What exactly is the risk to normal investors if that’s the case? If it’s all a big scam then they will trade lower and they’ll naturally be kicked out of the index.
This is a rule that will apply to all new companies. When Anthropic and OpenAI go public they will also benefit from the rule. Do you think the media/public will be just as outraged when they do it?
The goal of the S&P 500 is to keep the index representative of the US market. They have in fact changed rules in the past when market conditions have changed. These mega IPOs are an entirely new market condition, as private companies have never been this big before listing in history. So large that they immediately fall into the top 100 or 500 largest companies in the country.
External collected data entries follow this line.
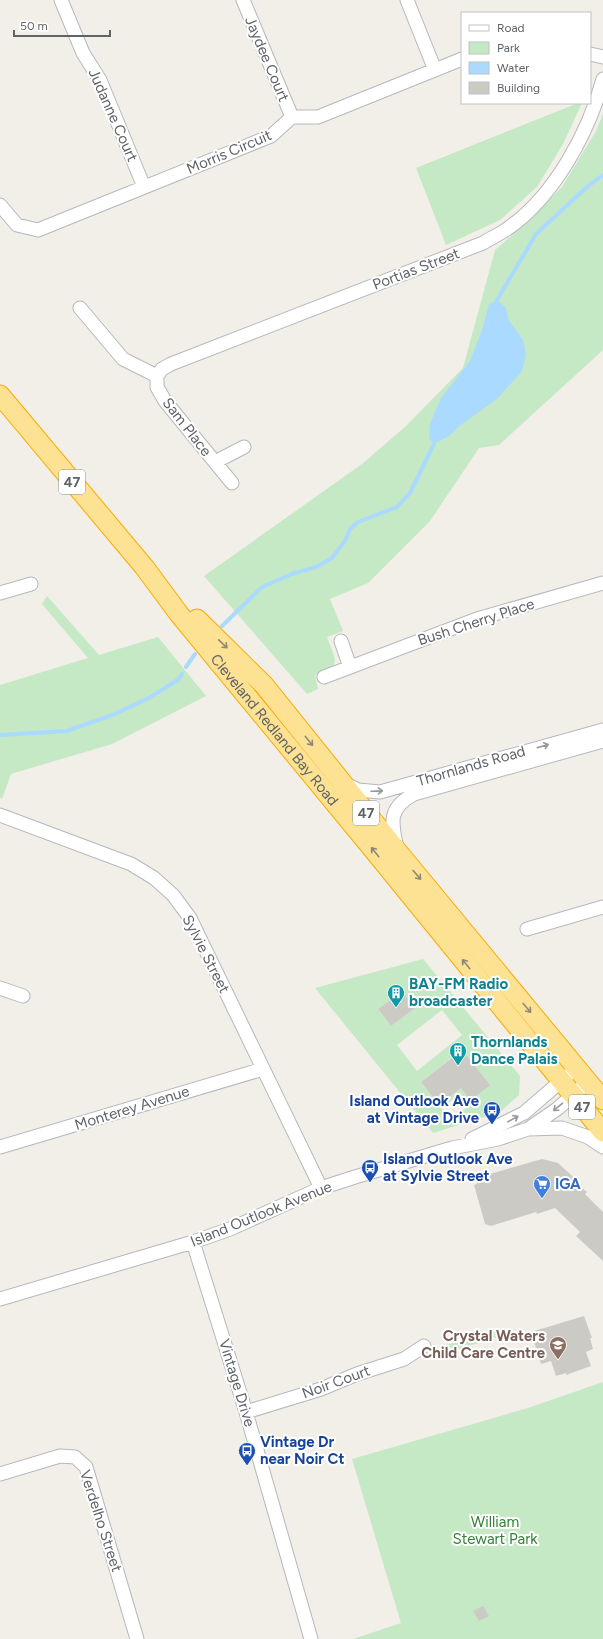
<svg xmlns="http://www.w3.org/2000/svg" width="603" height="1639" font-family="Figtree,sans-serif">
	<style>
		.green { fill: #c5e8c5; fill-rule: evenodd }
		.water { fill: #aadaff }
		.lines { fill: none; stroke-linecap: round; stroke-linejoin: round }
		.stream { stroke: #aadaff; stroke-width: 4 }
		.building { fill: #cccac5 }
		.minor-casing { stroke: #b5b8bc; stroke-width: 15 }
		.highway-casing { stroke: #f9ab00; stroke-width: 21 }
		.minor { stroke: #fff; stroke-width: 13 }
		.highway { stroke: #fde293; stroke-width: 19 }
		.oneway { stroke: #8e8975 }
		.oneway2 { stroke: #979a9d }
		.labels { text-anchor: middle; stroke-width: 4; stroke-linejoin: round; paint-order: stroke }
		.shield { fill: #fff; stroke: #8f9295; stroke-width: 1 }
		.shield-label { font-size: 14px; font-weight: bold; fill: #5f6368 }
		.street-label { font-size: 15px; fill: #5f6368; stroke: #fff }
		.culture-label { font-size: 15px; font-weight: bold; fill: #0d838f; stroke: #fff; text-anchor: start }
		.transit-label { font-size: 15px; font-weight: bold; fill: #164399; stroke: #fff; text-anchor: start }
		.shop-label { font-size: 15px; font-weight: bold; fill: #366cbe; stroke: #fff; text-anchor: start }
		.education-label { font-size: 15px; font-weight: bold; fill: #785e54; stroke: #fff; text-anchor: end }
		.park-label { font-size: 15px; fill: #348238; stroke: #fff }
	</style>
	<rect width="100%" height="100%" fill="#f1efe8"/>
	<!-- green -->
	<path class="green" d="M578,103H582L563,144L537,187L500,220L446,245L416,168Z
		M603,114V350L499,445L479,448L430,521L368,583L330,599L343,631L327,637C336,662 343,665 315,675L318,689L307,694L204,576L362,464L406,426L463,368L495,250L526,223L562,187L596,131Z
		M47,596L99,655L158,637L206,696L112,744L11,774L2,799L0,797V685L88,658L42,604Z
		M423,959L520,1076L519,1095L500,1112L433,1133L315,988ZM401,991L414,1008L391,1026L378,1009ZM442,1010L462,1035L417,1071L397,1045ZM461,1050L489,1085L461,1088L439,1105L421,1082ZM460,1094L469,1106L450,1120L441,1108Z
		M503,1328L505,1335L442,1354L440,1347Z
		M603,1382V1639H353L401,1623L352,1459L528,1408Z"/>
	<!-- water -->
	<path class="water" d="M497,300L506,308L508,319L523,340L526,355L522,371L497,399L462,424L449,436L434,444L429,438L430,424L441,398L470,361L483,327L489,304Z"/>
	<g class="lines">
		<!-- stream -->
		<path class="stream" d="M497,300L536,234L588,186L603,175
			M222,626L262,587L292,574L316,567L332,558L345,541L350,529L358,522L397,507L410,493L434,444
			M186,667L195,654
			M0,735L67,731L115,714L151,697L179,679L182,674"/>
	</g>
	<!-- building -->
	<path class="building" d="M402,991L415,1008L391,1026L378,1009Z
		M462,1050L490,1085L471,1100L461,1088L439,1105L421,1082Z
		M542,1159L558,1163L582,1185L581,1187L587,1192L585,1194L603,1212V1261L576,1236L580,1232L555,1208L537,1214L536,1212L491,1226L485,1224L474,1185L477,1184L476,1178Z
		M584,1316L592,1338H590L593,1349L586,1352L591,1366L566,1375V1373L556,1376L551,1361L541,1364L531,1332Z
		M483,1606L489,1616L479,1621L473,1611Z"/>
	<g class="lines">
		<defs>
			<path id="minor" d="M61,0L83,53L100,80L144,187
				M243,0L292,117
				M407,0L435,70
				M590,54L603,57
				M0,205L17,225L38,230L271,136L292,117H318L462,59
				M80,308L123,359L157,376
				M157,376L162,369L171,364L483,243C491,238 500,234 507,229C554,197 589,132 603,79
				M157,376V387L165,401L232,483
				M215,462L244,447
				M0,593L31,584
				M341,641L350,667
				M324,677L477,619L603,583
				M346,784L358,790L380,792L603,730
				M0,815L131,864L154,878L173,895L190,918L321,1188
				M397,848C391,822 388,808 414,794L603,741
				M527,929L603,907
				M0,988L23,996
				M528,1129L562,1128L588,1137L603,1147
				M472,1139L524,1113L567,1076
				M0,1147L263,1069
				M193,1242L246,1412L311,1639
				M0,1299L193,1242L230,1229L321,1188L355,1177L452,1148L498,1139L528,1129L557,1109L588,1082
				M246,1412L321,1389L357,1374L404,1359L424,1346
				M0,1474L60,1456L75,1457L86,1467L137,1639"/>
			<g id="highway">
				<path id="s1" d="M0,395L145,568L179,614L371,847L603,1132"/>
				<path d="M197,619L264,685L398,852L603,1100"/>
			</g>
		</defs>
		<!-- minor casing -->
		<use href="#minor" class="minor-casing"/>
		<!-- highway casing -->
		<use href="#highway" class="highway-casing"/>
		<!-- minor -->
		<use href="#minor" class="minor"/>
		<!-- highway -->
		<use href="#highway" class="highway"/>
	</g>
	<!-- one-way arrows -->
	<defs><path id="oneway-shaft" d="M-6 0H5M1.5-3L5.5 0L1.5 3" fill="none" stroke-width="1.6" stroke-linecap="round" stroke-linejoin="round"/></defs>
	<g class="oneway">
		<use href="#oneway-shaft" transform="translate(223 644) rotate(44)"/>
		<use href="#oneway-shaft" transform="translate(309 741) rotate(51)"/>
		<use href="#oneway-shaft" transform="translate(375 852) rotate(-129)"/>
		<use href="#oneway-shaft" transform="translate(417 875) rotate(50)"/>
		<use href="#oneway-shaft" transform="translate(466 964) rotate(-129)"/>
		<use href="#oneway-shaft" transform="translate(527 1008) rotate(50)"/>
	</g>
	<g class="oneway2">
		<use href="#oneway-shaft" transform="translate(543 746) rotate(-16)"/>
		<use href="#oneway-shaft" transform="translate(377 791) rotate(-2)"/>
		<use href="#oneway-shaft" transform="translate(558 1107) rotate(141)"/>
		<use href="#oneway-shaft" transform="translate(513 1119) rotate(-29)"/>
	</g>
	<!-- icons -->
	<defs>
		<symbol id="building-pin" viewBox="-11 -11 22 30"><path d="M0 17L-7.5 6A9.5 9.5 0 1 1 7.5 6Z" fill="#0f9aa8" stroke="#fff"/><path d="M-4-6H4V6H1V3H-1V6H-4ZM-2.5-4.3h1.7v1.8h-1.7ZM.8-4.3h1.7v1.8H.8ZM-2.5-1h1.7V.8h-1.7ZM.8-1h1.7V.8H.8Z" fill="#fff"/></symbol>
		<symbol id="bus-pin" viewBox="-11 -11 22 30"><path d="M0 17L-7.5 6A9.5 9.5 0 1 1 7.5 6Z" fill="#1a4fb4" stroke="#fff"/><path d="M-5-6H5V4H4V6H2V4H-2V6H-4V4H-5ZM-3.5-4V0h7V-4ZM-3.5 1.2v1.5H-2V1.2ZM2 1.2v1.5H3.5V1.2Z" fill="#fff"/></symbol>
		<symbol id="supermarket-pin" viewBox="-11 -11 22 30"><path d="M0 17L-7.5 6A9.5 9.5 0 1 1 7.5 6Z" fill="#3f7fe0" stroke="#fff"/><path d="M-6-5.5h2.5l.6 2H6L4.5 2H-2.5L-4.4-4H-6ZM-1.5 3.2a1.3 1.3 0 1 0 .1 0ZM3 3.2a1.3 1.3 0 1 0 .1 0Z" fill="#fff"/></symbol>
		<symbol id="school-pin" viewBox="-11 -11 22 30"><path d="M0 17L-7.5 6A9.5 9.5 0 1 1 7.5 6Z" fill="#8d6e63" stroke="#fff"/><path d="M0-5L7-2L0 1L-7-2ZM-4 1L0 2.5L4 1V4Q0 6-4 4Z" fill="#fff"/></symbol>
	</defs>
	<g fill-rule="evenodd">
		<use href="#building-pin" x="386" y="983" width="20" height="27"/>
		<use href="#building-pin" x="448" y="1041" width="20" height="27"/>
		<use href="#bus-pin" x="482" y="1100" width="20" height="27"/>
		<use href="#bus-pin" x="360" y="1158" width="20" height="27"/>
		<use href="#supermarket-pin" x="532" y="1174" width="20" height="27"/>
		<use href="#school-pin" x="548" y="1335" width="20" height="27"/>
		<use href="#bus-pin" x="237" y="1441" width="20" height="27"/>
	</g>
	<g class="labels">
		<!-- shield labels -->
		<g class="shield">
			<rect x="59" y="470" width="26" height="24" rx="3"/>
			<rect x="353" y="801" width="26" height="24" rx="3"/>
			<rect x="569" y="1095" width="26" height="24" rx="3"/>
		</g>
		<g class="shield-label">
			<text x="72" y="487">47</text>
			<text x="366" y="818">47</text>
			<text x="582" y="1112">47</text>
		</g>
		<!-- street labels -->
		<g class="street-label">
			<text transform="translate(267 59) rotate(67)" y="5">Jaydee Court</text>
			<text transform="translate(113 115) rotate(66)" y="5">Judanne Court</text>
			<text transform="translate(229 152) rotate(-23)" y="5">Morris Circuit</text>
			<text transform="translate(416 269) rotate(-21)" y="5">Portias Street</text>
			<text transform="translate(187 427) rotate(52)" y="5">Sam Place</text>
			<text transform="translate(476 622) rotate(-18)" y="5">Bush Cherry Place</text>
			<text dy="5" stroke="none"><textPath href="#s1" startOffset="433">Cleveland Redland Bay Road</textPath></text>
			<text transform="translate(471 766) rotate(-16)" y="5">Thornlands Road</text>
			<text transform="translate(206 954) rotate(63)" y="5">Sylvie Street</text>
			<text transform="translate(132 1108) rotate(-17)" y="5">Monterey Avenue</text>
			<text transform="translate(261 1214) rotate(-22)" y="5">Island Outlook Avenue</text>
			<text transform="translate(336 1382) rotate(-20)" y="5">Noir Court</text>
			<text transform="translate(237 1383) rotate(73)" y="5">Vintage Drive</text>
			<text transform="translate(101 1521) rotate(72)" y="5">Verdelho Street</text>
		</g>
		<!-- culture labels -->
		<g class="culture-label">
			<text x="409" y="989">BAY-FM Radio<tspan x="409" dy="17">broadcaster</tspan></text>
			<text x="471" y="1047">Thornlands<tspan x="471" dy="17">Dance Palais</tspan></text>
		</g>
		<!-- transit labels -->
		<g class="transit-label">
			<text x="479" y="1106" text-anchor="end">Island Outlook Ave<tspan x="479" dy="17">at Vintage Drive</tspan></text>
			<text x="383" y="1164">Island Outlook Ave<tspan x="383" dy="17">at Sylvie Street</tspan></text>
			<text x="260" y="1447">Vintage Dr<tspan x="260" dy="17">near Noir Ct</tspan></text>
		</g>
		<!-- shop labels -->
		<g class="shop-label">
			<text x="555" y="1189">IGA</text>
		</g>
		<!-- education labels -->
		<g class="education-label">
			<text x="545" y="1341">Crystal Waters<tspan x="545" dy="17">Child Care Centre</tspan></text>
		</g>
		<!-- park labels -->
		<g class="park-label">
			<text x="495" y="1527">William<tspan x="495" dy="17">Stewart Park</tspan></text>
		</g>
	</g>
	<!-- legend -->
	<rect x="461" y="12" width="130" height="92" fill="#ffffff" stroke="#bfc1c3"/>
	<rect x="469" y="25" width="20" height="6" fill="#ffffff" stroke="#bfc1c3"/>
	<text x="497" y="32" font-size="12" fill="#5f6368">Road</text>
	<rect x="469" y="42" width="20" height="12" fill="#c5e8c5" stroke="#bfc1c3"/>
	<text x="497" y="52" font-size="12" fill="#5f6368">Park</text>
	<rect x="469" y="62" width="20" height="12" fill="#aadaff" stroke="#bfc1c3"/>
	<text x="497" y="72" font-size="12" fill="#5f6368">Water</text>
	<rect x="469" y="82" width="20" height="12" fill="#cccac5" stroke="#bfc1c3"/>
	<text x="497" y="92" font-size="12" fill="#5f6368">Building</text>
	<!-- scale -->
	<path d="M14 30v6h96v-6" fill="none" stroke="#5f6368" stroke-width="2"/>
	<text x="20" y="30" font-size="12" fill="#5f6368" stroke="#ffffff" stroke-width="3" paint-order="stroke">50 m</text>
</svg>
There’s also the fact that Nasdaq is a private company and it now has competition from the new Texas exchange. SpaceX is actually dual-listing on TXSE and Nasdaq. Nasdaq needs to keep these giant IPO companies happy because if they don’t they will list on the competitor exchange which would be disastrous for Nasdaq (supercharging their competitor).
These things affect each other as well. Nasdaq wants to make sure they get the IPO on their exchange, so they include them in the Nasdaq 100. S&P 500 doesn’t want to be outdated by missing a trillion dollar company from their index, while other exchanges like the Nasdaq 100 include them.
There’s a real case to be made that this is just self interest on the part of the exchange and the other index providers.